Die Ideen der Studierenden jedenfalls sind am Mittwoch erst einmal wieder in den Schubladen verschwunden. Aber trotz der ganzen Vagheit, die hinter diesen Zukunftsplänen noch steckt – interessant sind sie doch allemal.  Einerseits, weil es immer auch ein bisschen gut tut, wenn Menschen über schöne Dinge nachdenken, ohne sich gleich daran zu stören, was alles (noch) nicht geht. Der Zeitgeist in Halle, mit all den sprudelnden Fluthilfen und Steuereinnahmen, ermöglicht ja gerade an vielen Stellen, dass aus einem Geht-nicht manchmal schon nach wenigen Jahren ein Wann-geht-es-los wird. Auch die freie Kultur hat in den letzten Jahren in Halle Mittel locker gemacht, von denen sie lange nicht zu träumen wagte, und gerade am Holzplatz werden derzeit ja auch auf anderen Feldern und in anderen Dimensionen konkrete und auch noch unkonkrete Pläne geschmiedet. Das Planetarium im Gasometer, das ist konkret. Nächstes Jahr soll es losgehen. Eine neue Schule direkt daneben, das ist noch unkonkret. Das wird gerade erst geprüft von der Stadt. Der Bedarf dafür sei da, sagt die Stadt. Der Bedarf für einen Spielort der freien Szene ist freilich auch irgendwie da.

Und andererseits war der Abend am Mittwoch interessant, weil man den freien Theaterhaus-Träumern dabei zusehen und ‑hören konnte, wie ihnen das Kopfzerbrechen macht: Was bedeutet es denn eigentlich für freies Theater, wenn da jetzt ein fester Ort entsteht, den sie perspektivisch ganz für sich alleine haben. Was bedeutet es, wenn man gar Aus- und Umbaupläne schmiedet, die es in Deutschland so für das freie Theater nur ganz wenige – wenn überhaupt – gibt? Dorothea Becker, die Professorin aus Leipzig, die die utopische Fingerübung der Studierenden geleitet hat, rät dazu, den irgendwann vielleicht realisierbaren Wabbel-Haus-Umbau gleich überregional zu denken und hier ein über Halle hinausstrahlendes Zentrum der freien Theaterszene zu entwickeln.
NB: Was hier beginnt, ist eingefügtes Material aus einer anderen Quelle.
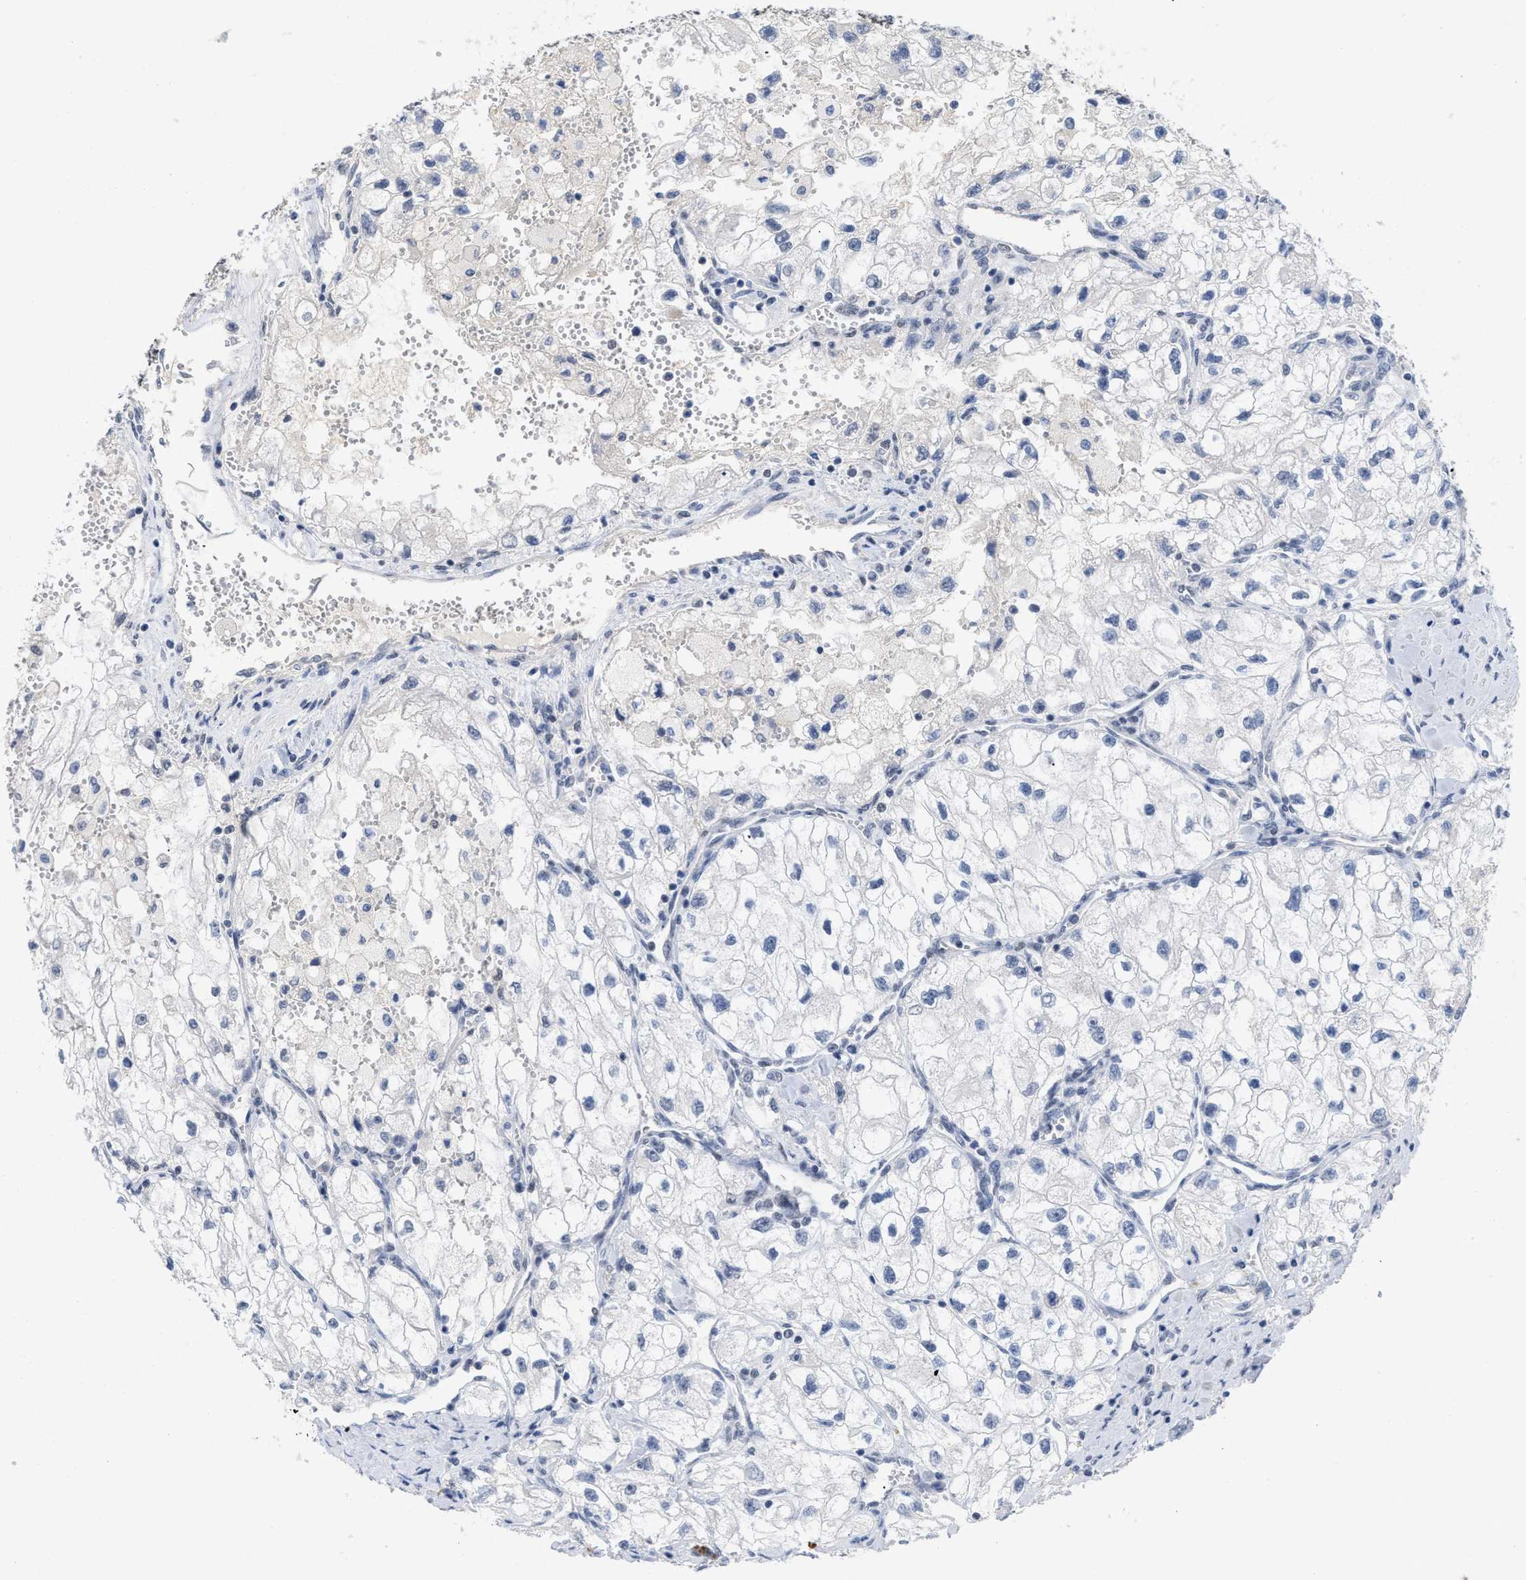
{"staining": {"intensity": "negative", "quantity": "none", "location": "none"}, "tissue": "renal cancer", "cell_type": "Tumor cells", "image_type": "cancer", "snomed": [{"axis": "morphology", "description": "Adenocarcinoma, NOS"}, {"axis": "topography", "description": "Kidney"}], "caption": "An IHC micrograph of renal cancer is shown. There is no staining in tumor cells of renal cancer.", "gene": "GGNBP2", "patient": {"sex": "female", "age": 70}}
Tom Wolter und auch die Vereinsvorsitzende Nicole Tröger belassen es am Mittwoch bei diesen Thesen. Konkret, wie gesagt, ist die zukunft nicht.

„Paare in Zeiten der Hysterie“ ist die erste Theaterpremiere im neuen WUK Theater Quartier, Foto: WUK.

Konkret ist das Jetzt. Denn was WUK und Wolter am Holzplatz haben, ist ein altes Kulturhaus, in das nun am Freitag wieder Zuschauer strömen können. In drei Kapiteln wollen sie die erste Saison in diesem Haus bestreiten. Eben „in Prozessen denken“, statt in fertigen Repertoirestrukturen. Das erste Kapitel, das von Freitag bis Mitte Januar geht, steht unter dem Titel „Hysterie“. Aufgeschlagen werden soll es mit insgesamt vier Demonstrationen an vier Tagen, in denen das Wabbel-Haus diese und nächste Woche jeweils am Freitag und Sonnabend zwischen 20 und 22 Uhr zu einer „medizinischen Fabrik“ umgebaut wird, aus der es kein Entkommen gebe, wie es in der Ankündigung heißt. Mehr werde noch nicht verraten“, sagt WUK-Vorsitzende Nicole Tröger. Laut Tom Wolter werde das Wabbel-Haus an diesen Abenden zur begehbaren Installation, in der Begegnung und offener Austausch möglich werden. „Wir versuchen wegzukommen vom statischen Spielbetrieb und Anschluss zu halten an die künstlerische Entwicklungen, die außerhalb Halles bereits an vielen Orten stattfinden“, so Wolter.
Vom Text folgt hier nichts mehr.